Tennis elbow, causes and treatments - Operation
What is a tennis elbow?
Strain in certain professions involving specific and repetitive rotating movements of the forearm (cleaner/mechanic/etc.), as well as frequent use of a computer mouse can cause chronic strain of the outside of the elbow.
Complaints and treatment
The complaints will have been lurking in the background for a while. Discomfort is mostly felt when resting, before and/or after using the joint. We distinguish between localised discomfort on the lateral side of the elbow, which may or may not be combined with radiating pain across the forearm to the upper side of the second and third finger. In the first case it concerns a problem with the attachment of the different extensions of the fingers and wrist, specifically at the outside of the elbow.
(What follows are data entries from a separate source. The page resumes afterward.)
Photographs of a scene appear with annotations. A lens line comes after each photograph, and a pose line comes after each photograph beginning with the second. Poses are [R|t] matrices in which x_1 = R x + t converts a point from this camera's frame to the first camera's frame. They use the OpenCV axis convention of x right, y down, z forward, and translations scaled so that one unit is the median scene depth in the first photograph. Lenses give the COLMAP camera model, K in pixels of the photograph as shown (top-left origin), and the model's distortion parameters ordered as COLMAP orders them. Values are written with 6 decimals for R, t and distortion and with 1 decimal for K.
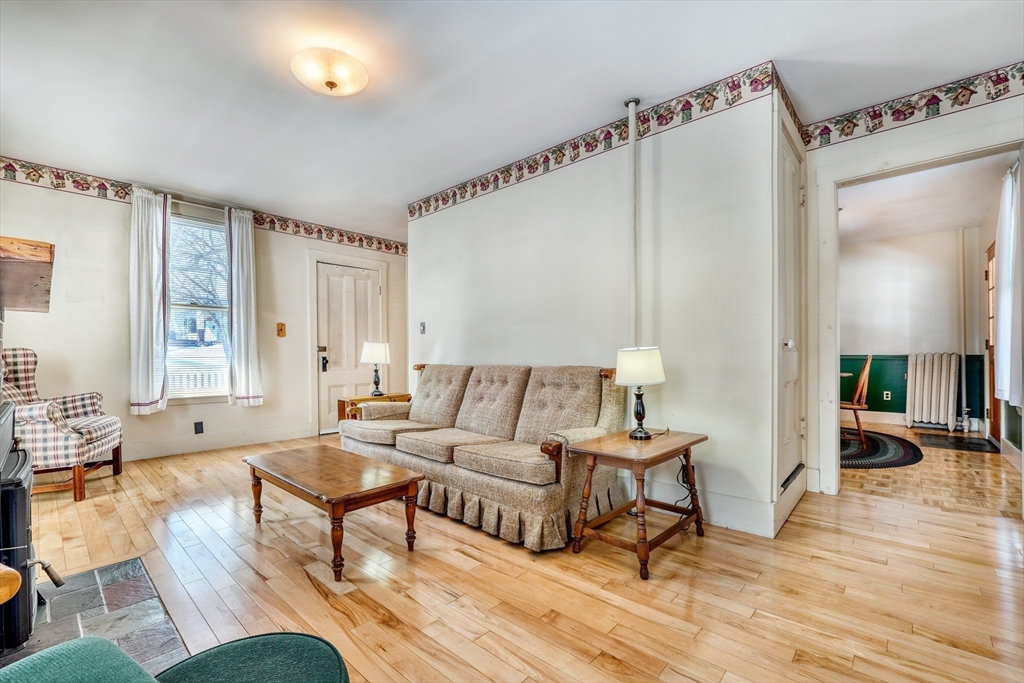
lens RADIAL K [[435.8, 0, 513.0], [0, 435.8, 355.6], [0, 0, 1]] dist [-0.000887, -0.000120]
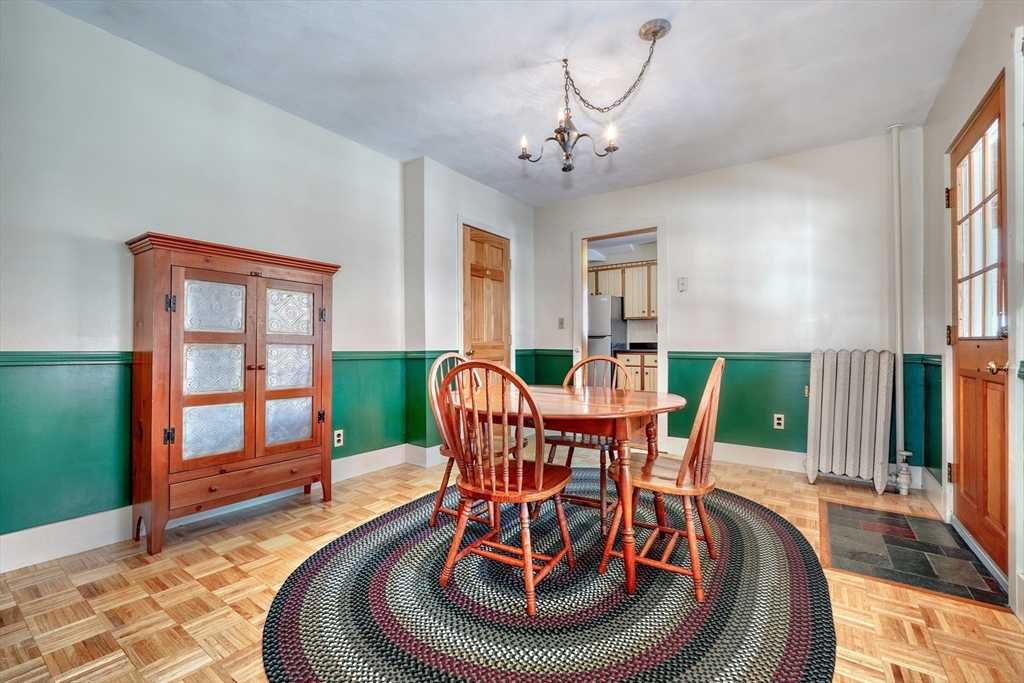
lens RADIAL K [[439.4, 0, 505.9], [0, 439.4, 338.9], [0, 0, 1]] dist [-0.019331, 0.007152]
pose [[0.993451, 0.015910, 0.113147, 0.254792], [-0.014222, 0.999775, -0.015711, -0.003075], [-0.113372, 0.013999, 0.993454, 0.272864]]
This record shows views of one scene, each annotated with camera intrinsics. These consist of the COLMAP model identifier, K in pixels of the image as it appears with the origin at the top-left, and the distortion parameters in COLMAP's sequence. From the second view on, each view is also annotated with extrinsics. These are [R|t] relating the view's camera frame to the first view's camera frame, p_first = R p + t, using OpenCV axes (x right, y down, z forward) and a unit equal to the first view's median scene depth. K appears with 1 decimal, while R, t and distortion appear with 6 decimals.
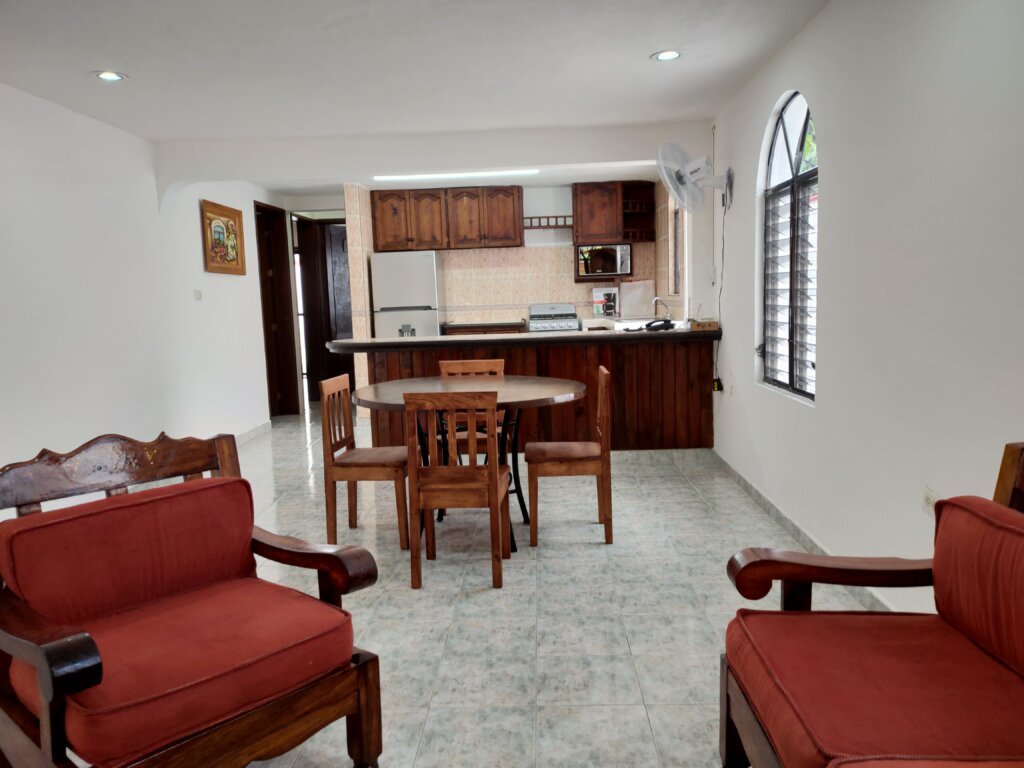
lens RADIAL K [[789.1, 0, 512.0], [0, 789.1, 384.0], [0, 0, 1]] dist [0.083177, -0.000200]
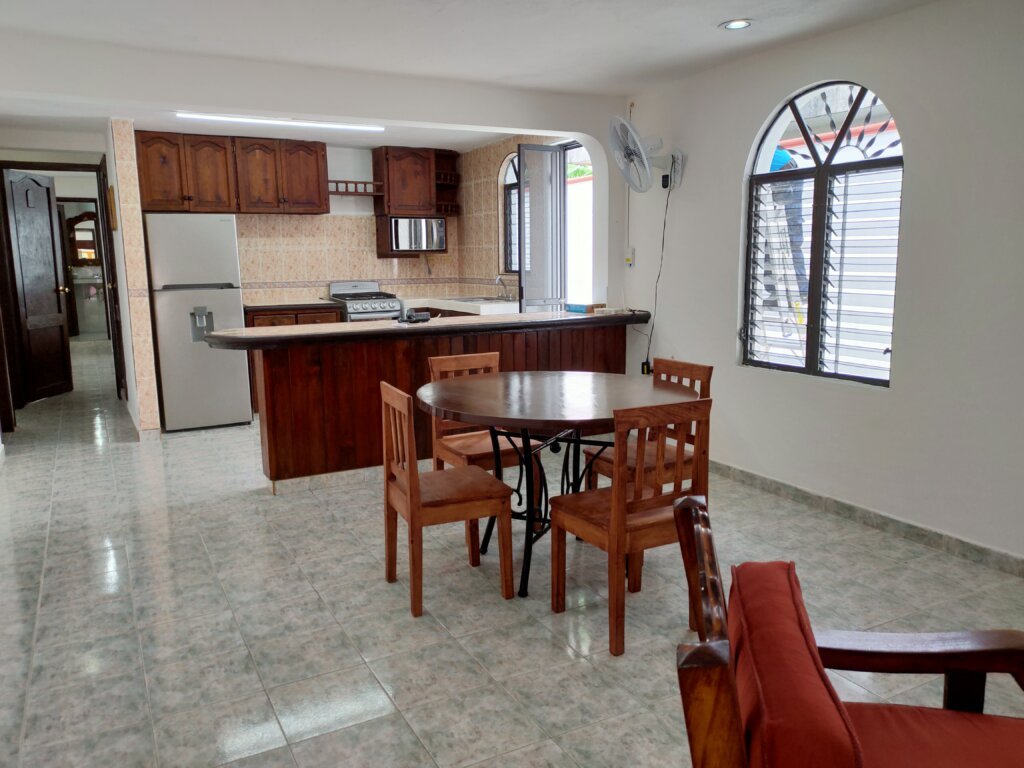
lens RADIAL K [[776.9, 0, 512.0], [0, 776.9, 384.0], [0, 0, 1]] dist [0.028868, -0.008890]
pose [[0.862686, -0.059354, 0.502246, -0.251520], [0.041336, 0.998042, 0.046944, -0.021098], [-0.504049, -0.019737, 0.863450, 0.163574]]
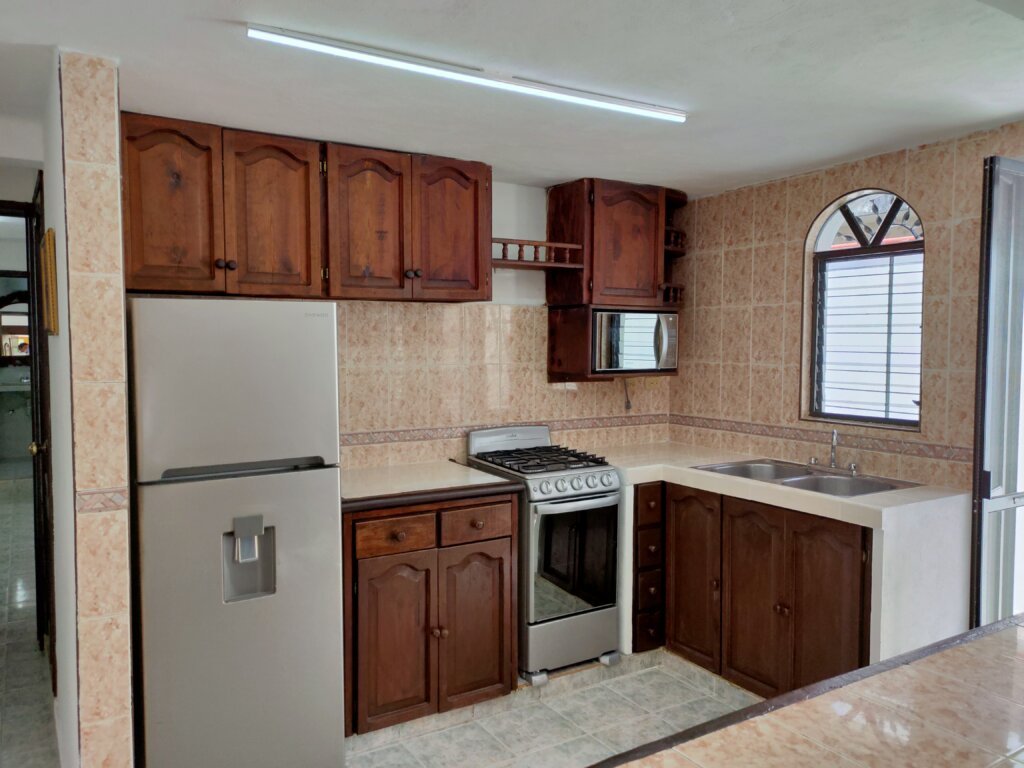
lens RADIAL K [[776.9, 0, 512.0], [0, 776.9, 384.0], [0, 0, 1]] dist [0.028868, -0.008890]
pose [[0.830075, 0.003559, 0.557640, -0.216551], [0.034420, 0.997746, -0.057604, -0.104012], [-0.556588, 0.067010, 0.828082, 0.640484]]
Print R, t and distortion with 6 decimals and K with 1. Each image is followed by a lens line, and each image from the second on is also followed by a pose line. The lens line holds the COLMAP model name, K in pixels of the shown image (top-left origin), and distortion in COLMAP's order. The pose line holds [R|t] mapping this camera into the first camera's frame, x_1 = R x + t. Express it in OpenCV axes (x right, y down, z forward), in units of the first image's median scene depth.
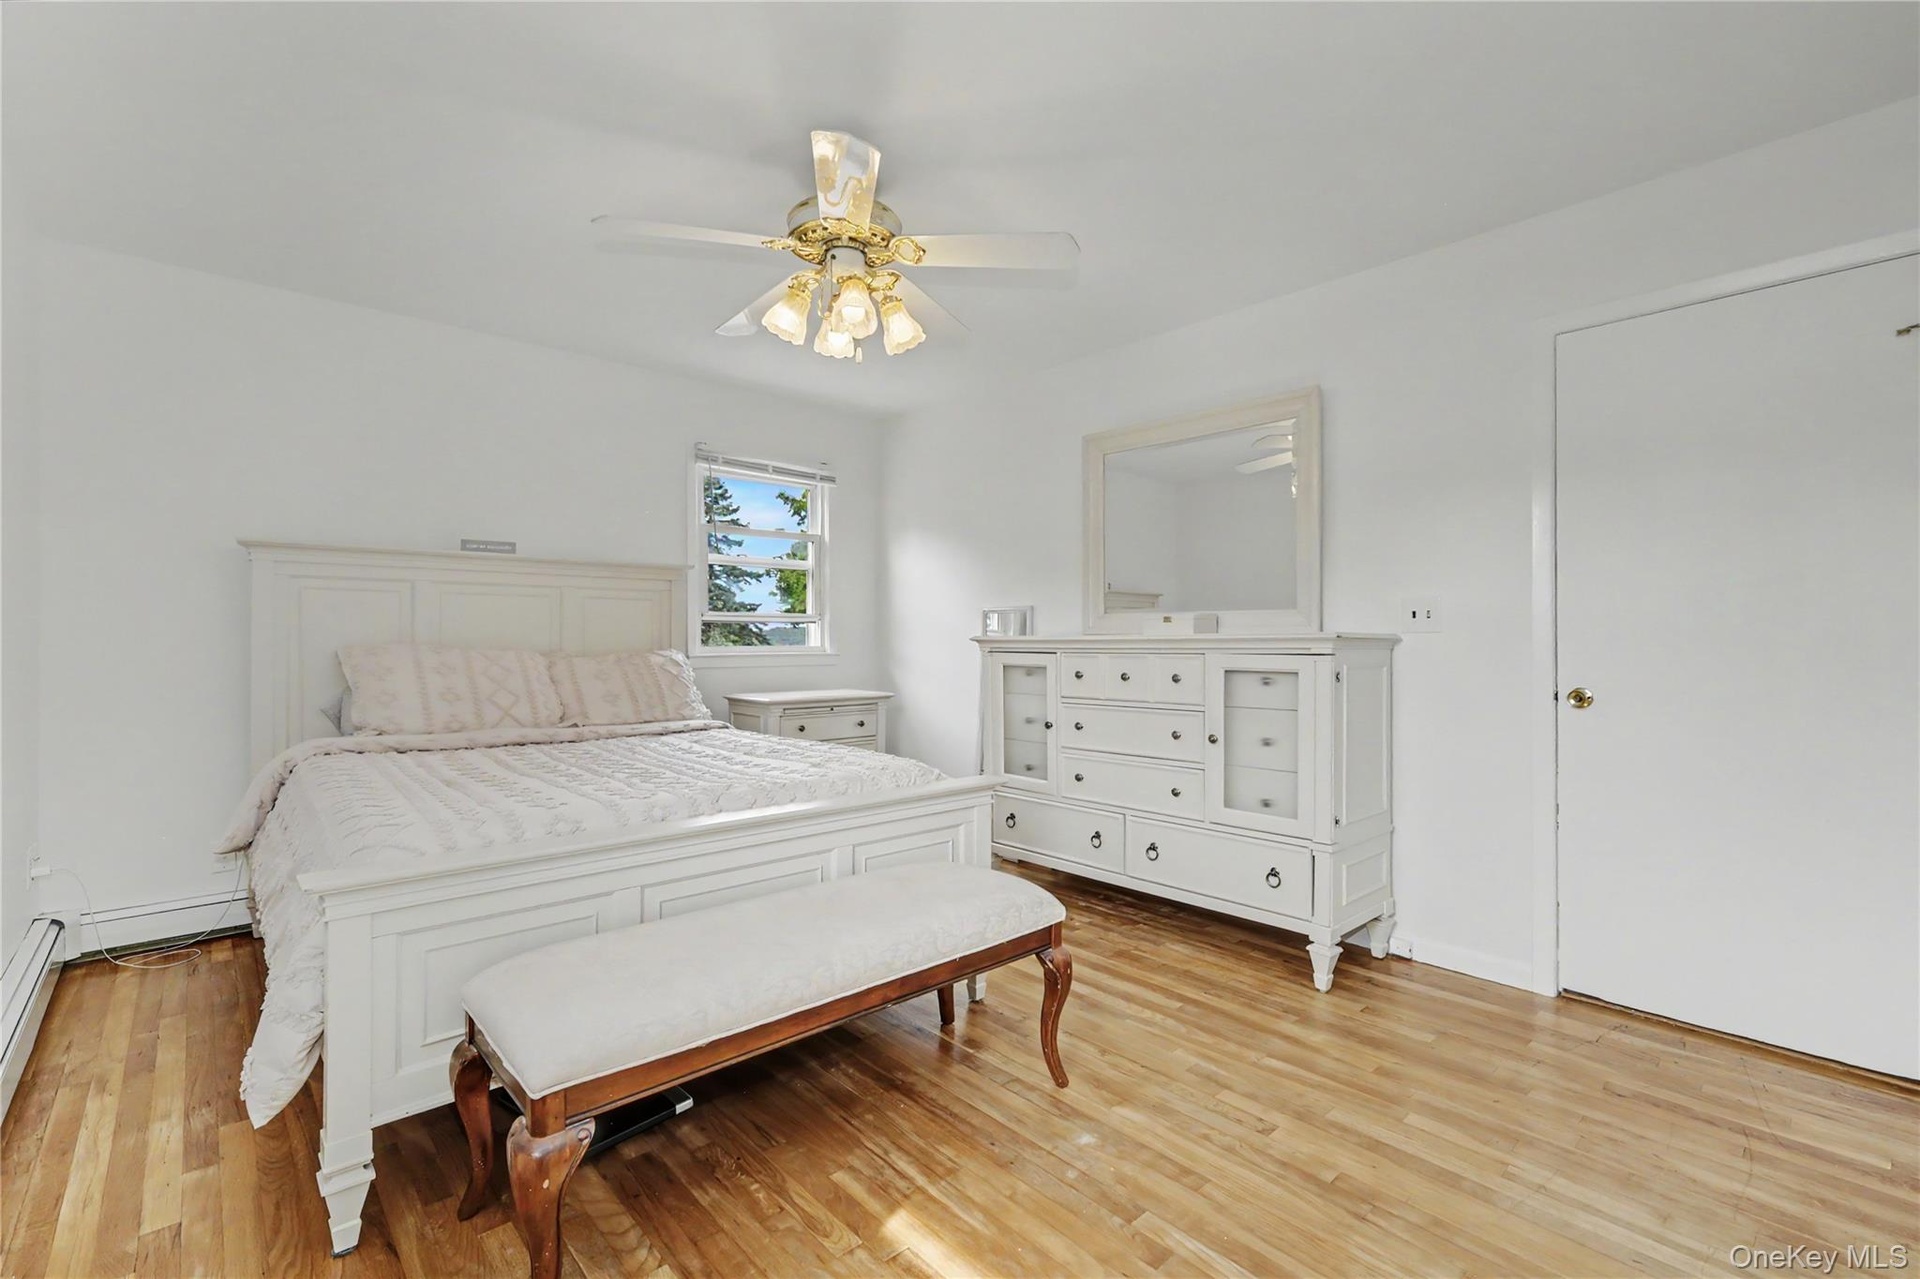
lens RADIAL K [[836.7, 0, 963.1], [0, 836.7, 640.5], [0, 0, 1]] dist [-0.000628, -0.000019]
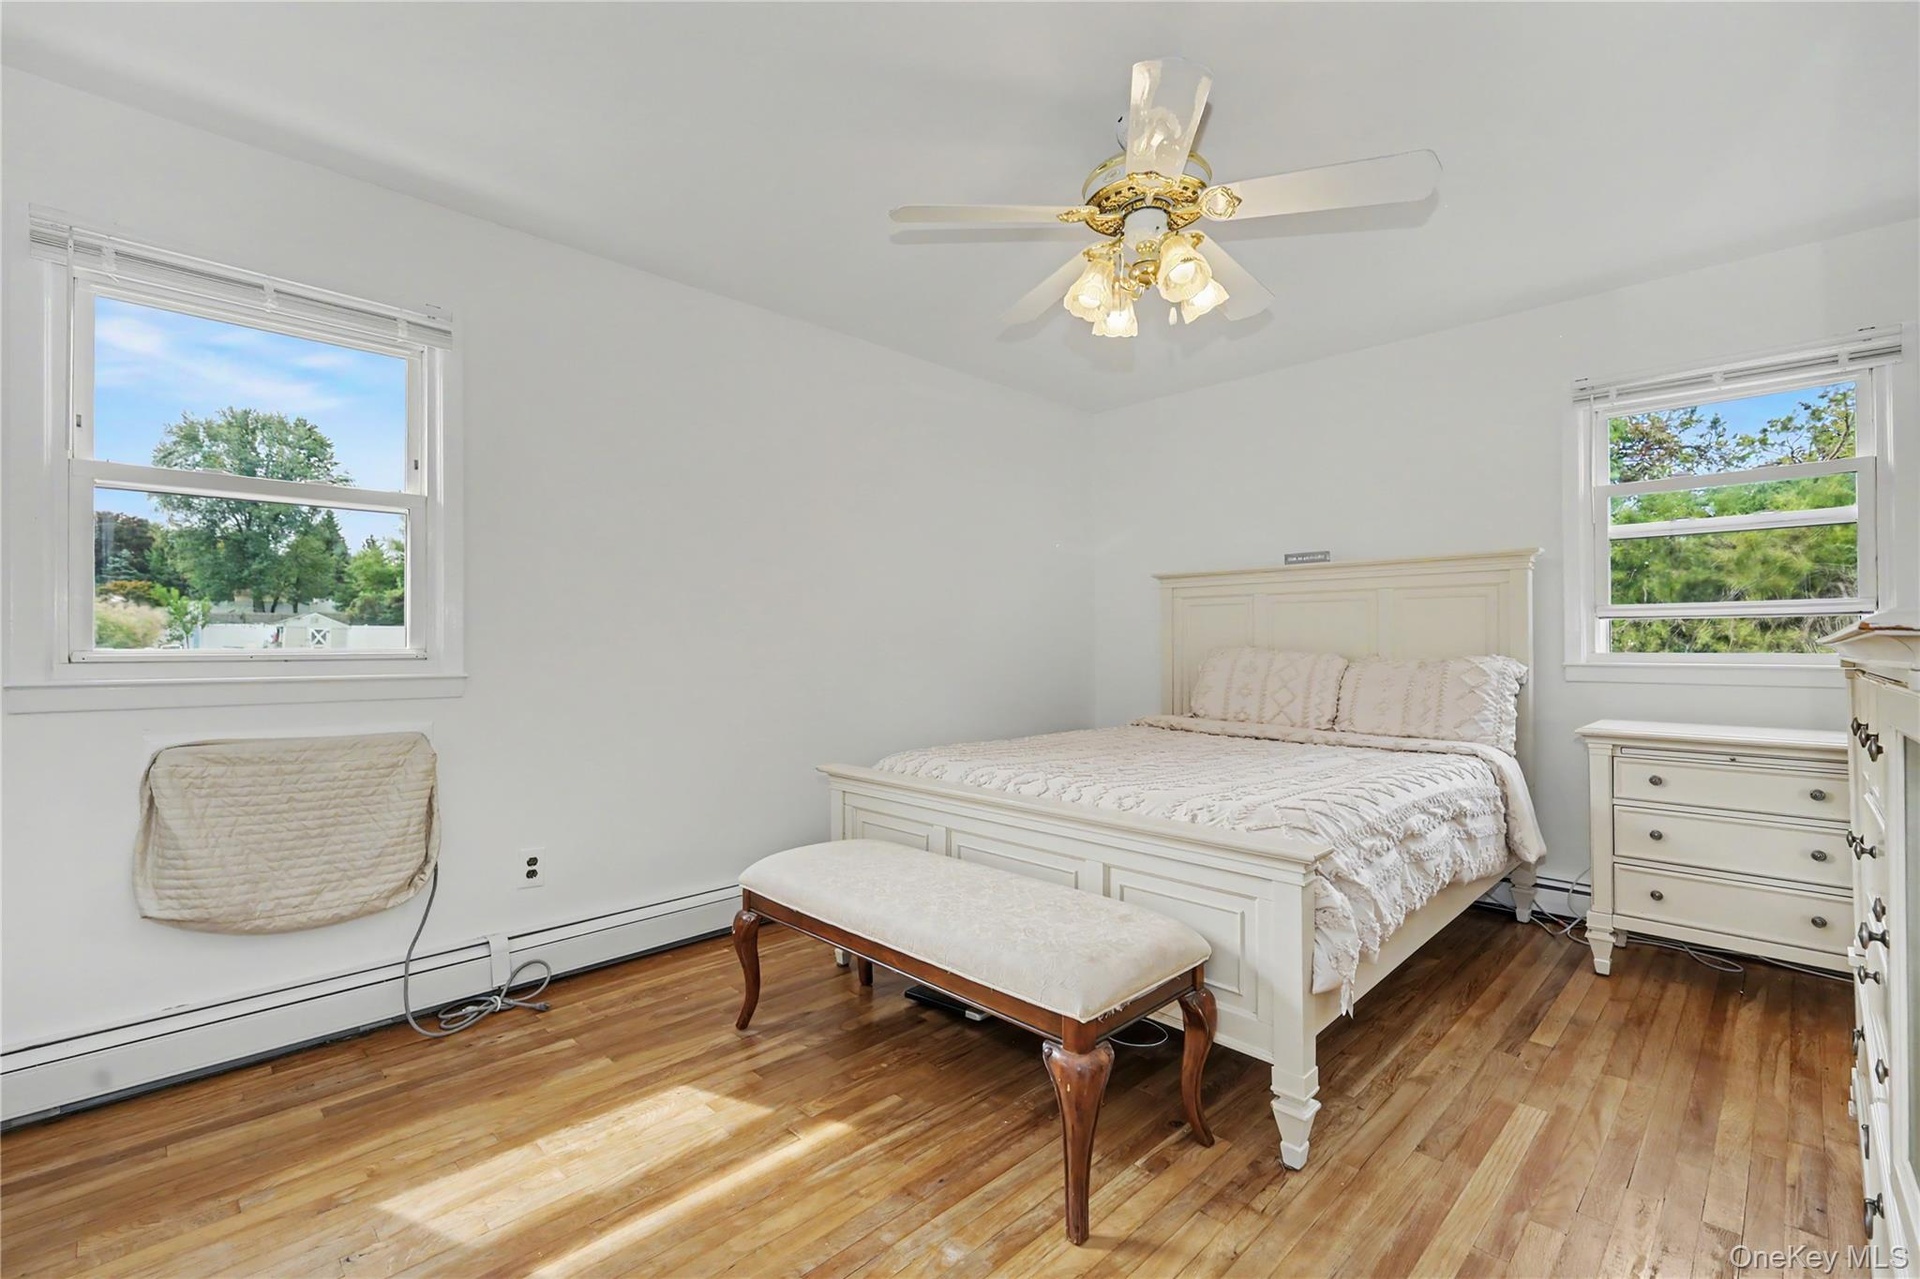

This tendon inflammation usually displays a chronic component (tendinosis) with an intermittent or sudden acute onset (tendinitis). If there is radiating pain across the forearm, clamping the deep branch of the radial nerve (posterior interosseous nerve) at the supinator muscle and fascia should be considered. (Fig. 24) In some cases this problem occurs on its own with no tennis elbow! Tennis elbow and/or posterior interosseous nerve are diagnosed using X-ray and ultrasound. An NMR scan is also recommended in some cases. Tennis elbow is always treated conservatively at first. Localised anti-inflammatory treatment with NSAID gel and/or NSAID taken orally. Use of a type of brace (EpiPoint), supplemented if necessary with one to three localised infiltrations with corticoid.
In addition intensive physiotherapy begins, stretching the extensors. If, after a sufficiently long period, this conservative treatment fails, a surgical procedure can be considered. This is performed under loco-regional plexus anaesthetic (of the arm) in the outpatient clinic. In the procedure the traction (tension) in the attachment point is released and the attachment point is cleaned up so that new scar tissue can form without a continuous inflammatory reaction. At the same time the radial nerve can be released, if necessary. After surgery a relatively immobilising bandage lined with wadding is fitted, and worn for a period of two weeks. (A cast is fitted in exceptional cases). Rehabilitation can start after this has been done. The patient will be unfit for work for a period of two to three months. If only the radial nerve is released, rehabilitation begins right away with no period of immobilisation.